▸ Data section
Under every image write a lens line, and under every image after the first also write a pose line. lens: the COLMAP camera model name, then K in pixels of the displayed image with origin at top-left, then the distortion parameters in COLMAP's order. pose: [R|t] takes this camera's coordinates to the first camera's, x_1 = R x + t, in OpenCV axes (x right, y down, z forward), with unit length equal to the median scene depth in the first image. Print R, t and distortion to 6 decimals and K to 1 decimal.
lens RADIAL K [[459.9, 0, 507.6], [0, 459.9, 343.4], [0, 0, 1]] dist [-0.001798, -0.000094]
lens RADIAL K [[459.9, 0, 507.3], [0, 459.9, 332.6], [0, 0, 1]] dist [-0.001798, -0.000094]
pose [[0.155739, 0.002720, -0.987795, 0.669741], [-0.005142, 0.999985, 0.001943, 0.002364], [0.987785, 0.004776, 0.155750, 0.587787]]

▸ Prompt
Quote the material above verbatim, reproducing each line in full without any alteration.

▸ Finished exercise
Under every image write a lens line, and under every image after the first also write a pose line. lens: the COLMAP camera model name, then K in pixels of the displayed image with origin at top-left, then the distortion parameters in COLMAP's order. pose: [R|t] takes this camera's coordinates to the first camera's, x_1 = R x + t, in OpenCV axes (x right, y down, z forward), with unit length equal to the median scene depth in the first image. Print R, t and distortion to 6 decimals and K to 1 decimal.
lens RADIAL K [[459.9, 0, 507.6], [0, 459.9, 343.4], [0, 0, 1]] dist [-0.001798, -0.000094]
lens RADIAL K [[459.9, 0, 507.3], [0, 459.9, 332.6], [0, 0, 1]] dist [-0.001798, -0.000094]
pose [[0.155739, 0.002720, -0.987795, 0.669741], [-0.005142, 0.999985, 0.001943, 0.002364], [0.987785, 0.004776, 0.155750, 0.587787]]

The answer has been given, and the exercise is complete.